▶ _STATED GOAL_:
Arrange every line of the records below as a numbered list, skipping blank lines and leaving the pictures out.
---------- LISTING ----------
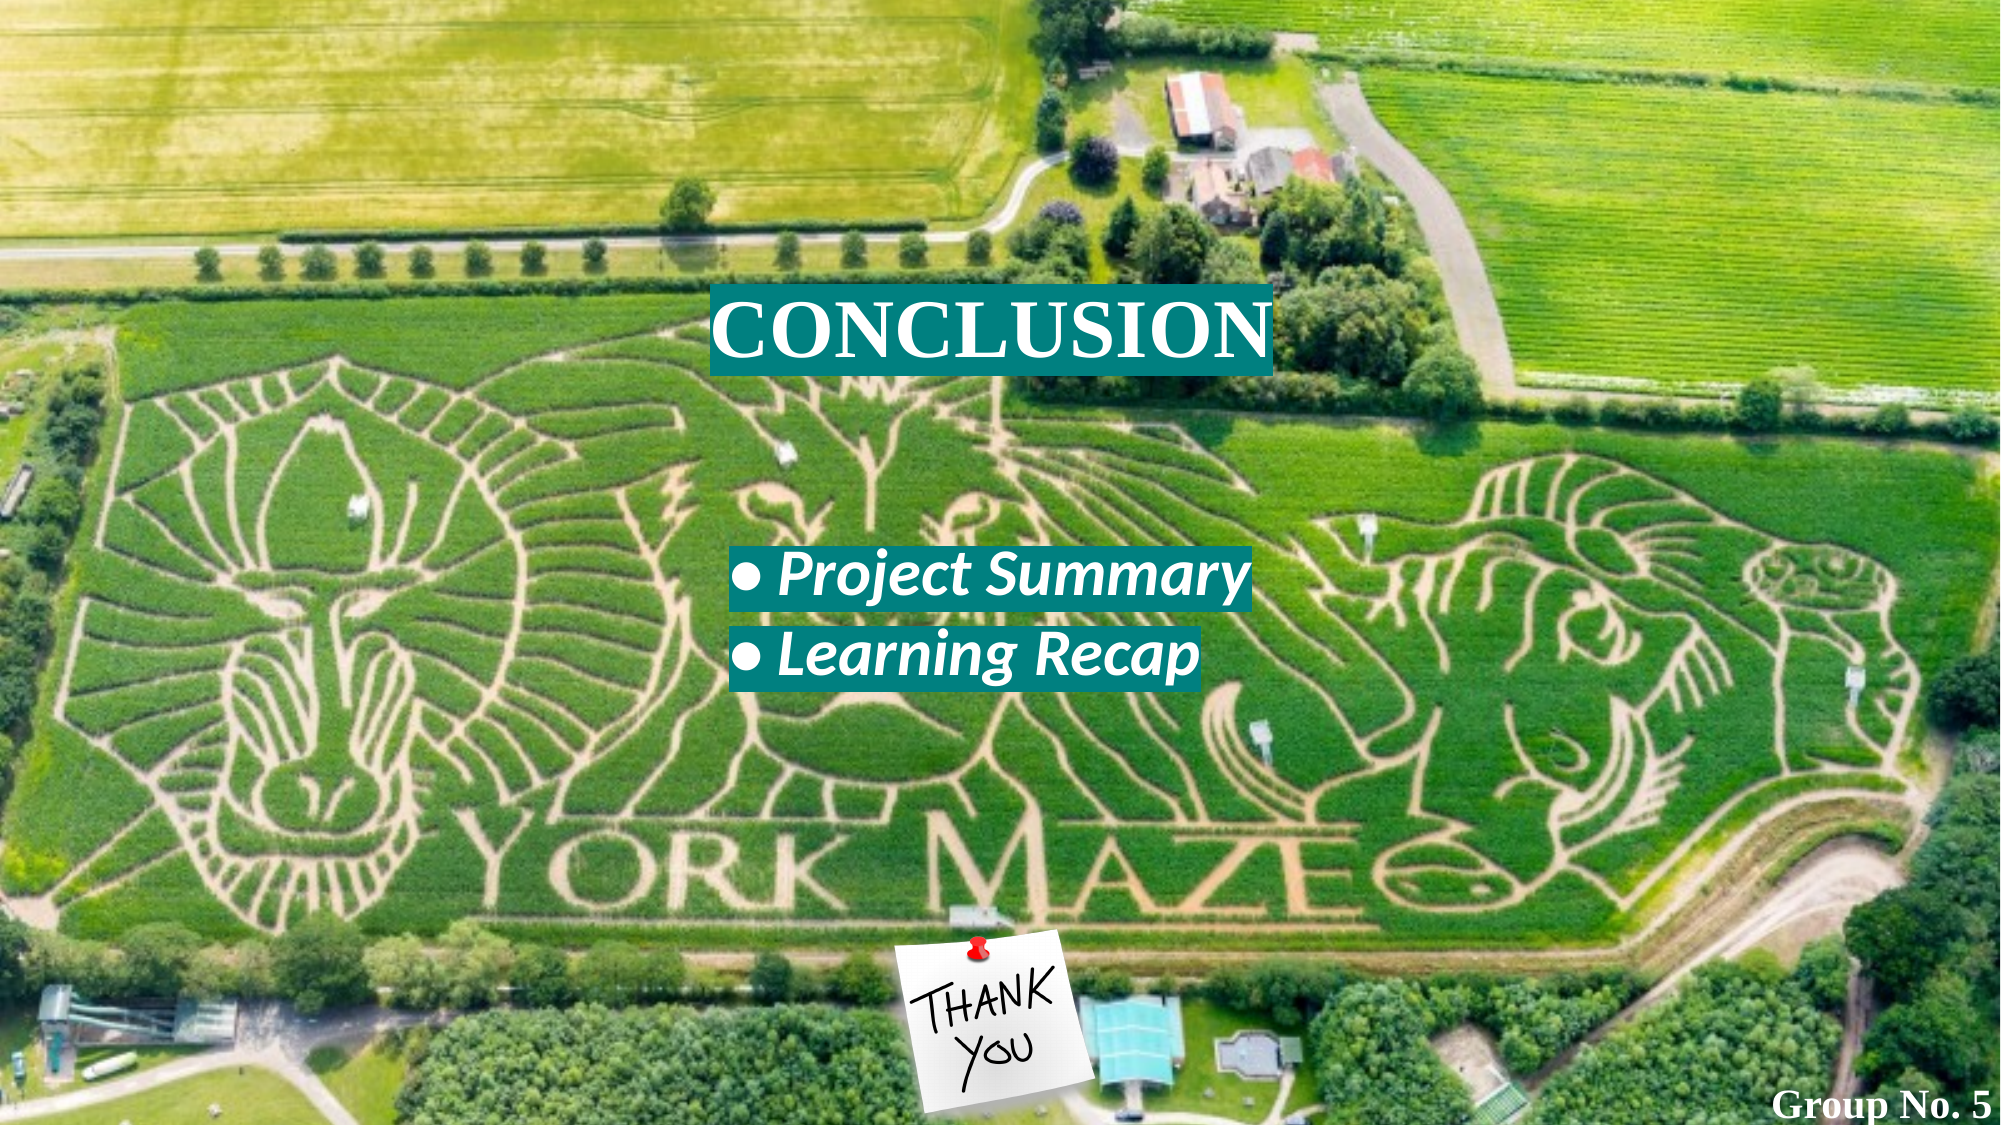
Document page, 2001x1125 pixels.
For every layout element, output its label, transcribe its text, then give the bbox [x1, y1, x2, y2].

text_box • Project Summary • Learning Recap [714, 521, 1275, 744]
text_box Group No. 5 [1756, 1069, 2000, 1125]
text_box CONCLUSION [694, 266, 1291, 383]
picture [0, 0, 2000, 1125]
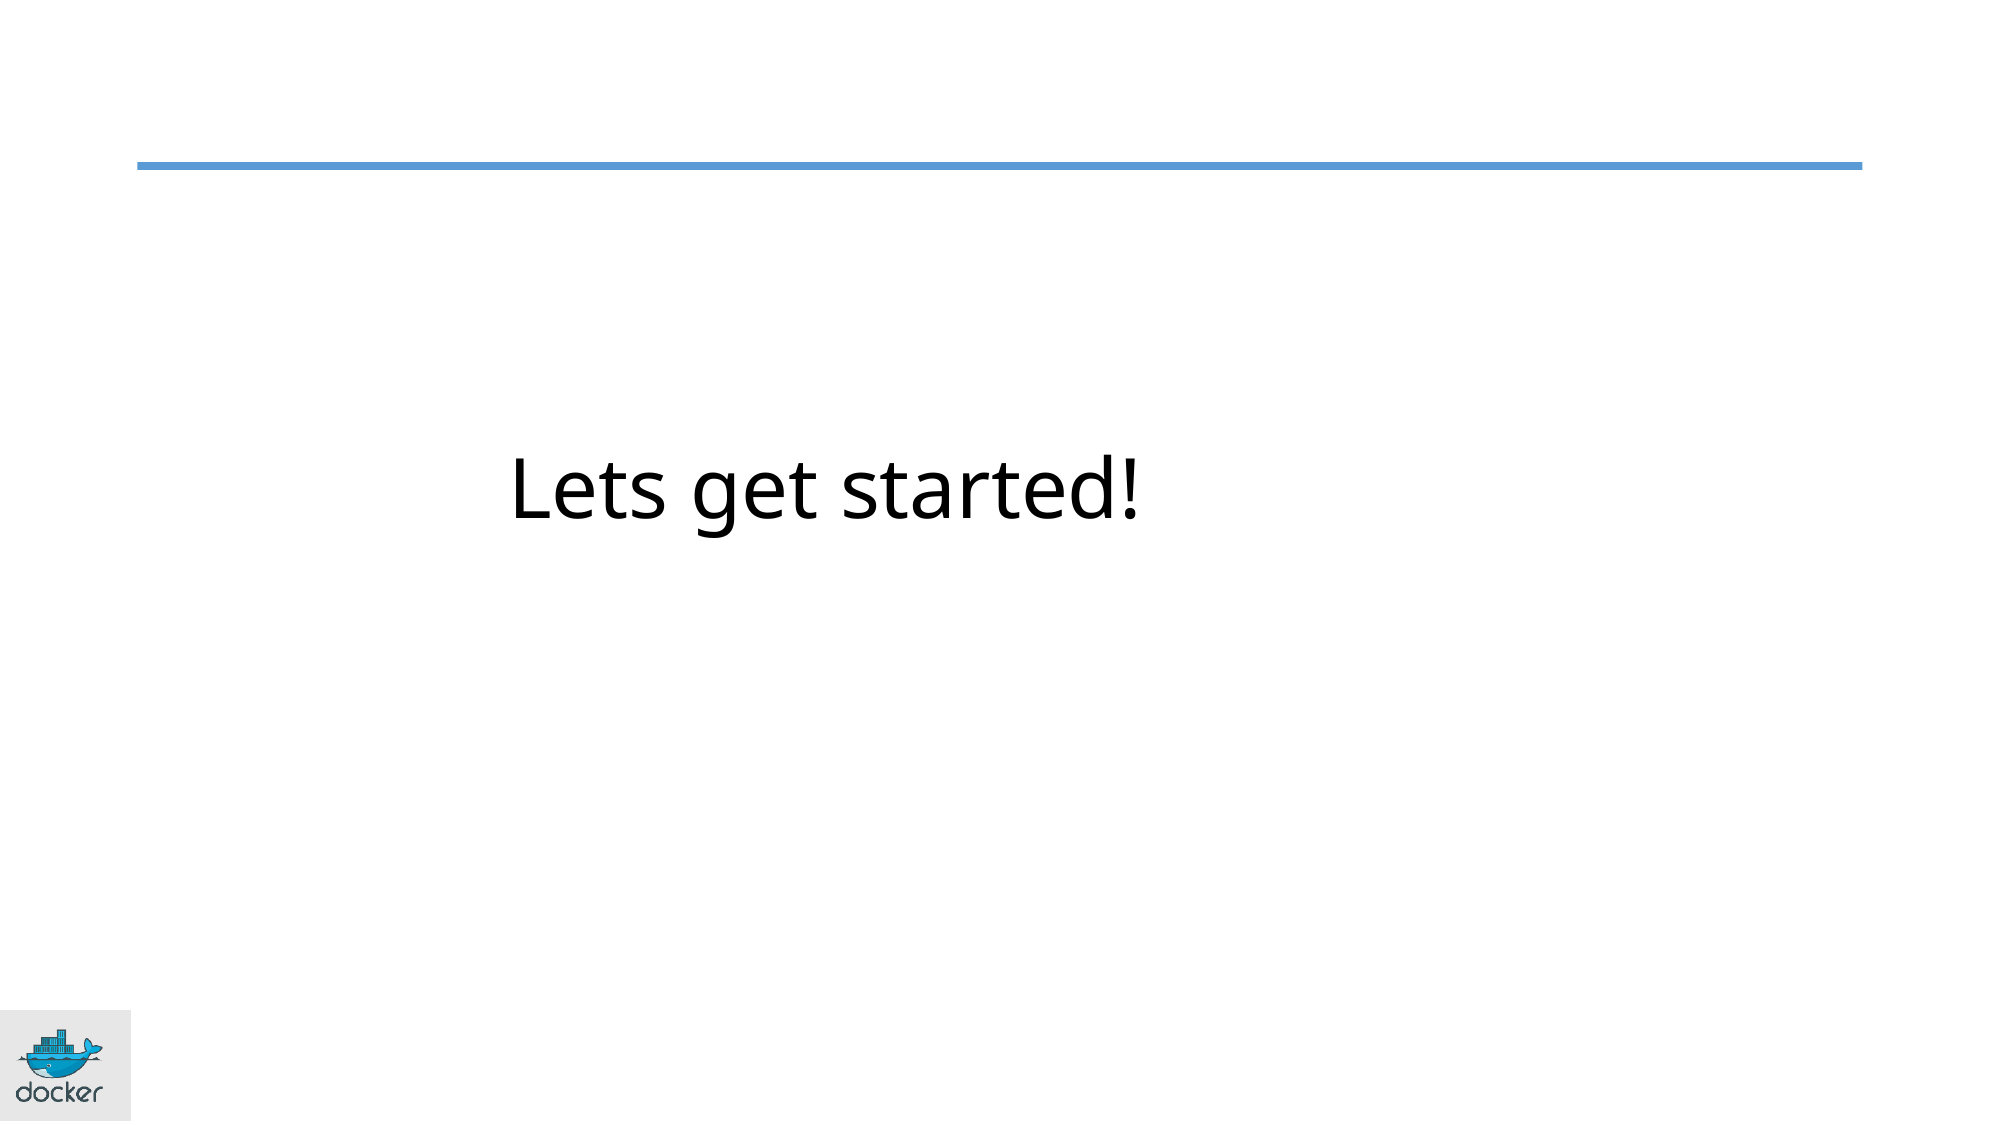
----------
▶ _ANSWER FOR THE TASK_:
1. Document page, 2001x1125 pixels.
2. For every layout element, output its label, transcribe its text, then give the bbox [x1, y1, x2, y2].
3. text_box • Project Summary • Learning Recap [714, 521, 1275, 744]
4. text_box Group No. 5 [1756, 1069, 2000, 1125]
5. text_box CONCLUSION [694, 266, 1291, 383]
6. picture [0, 0, 2000, 1125]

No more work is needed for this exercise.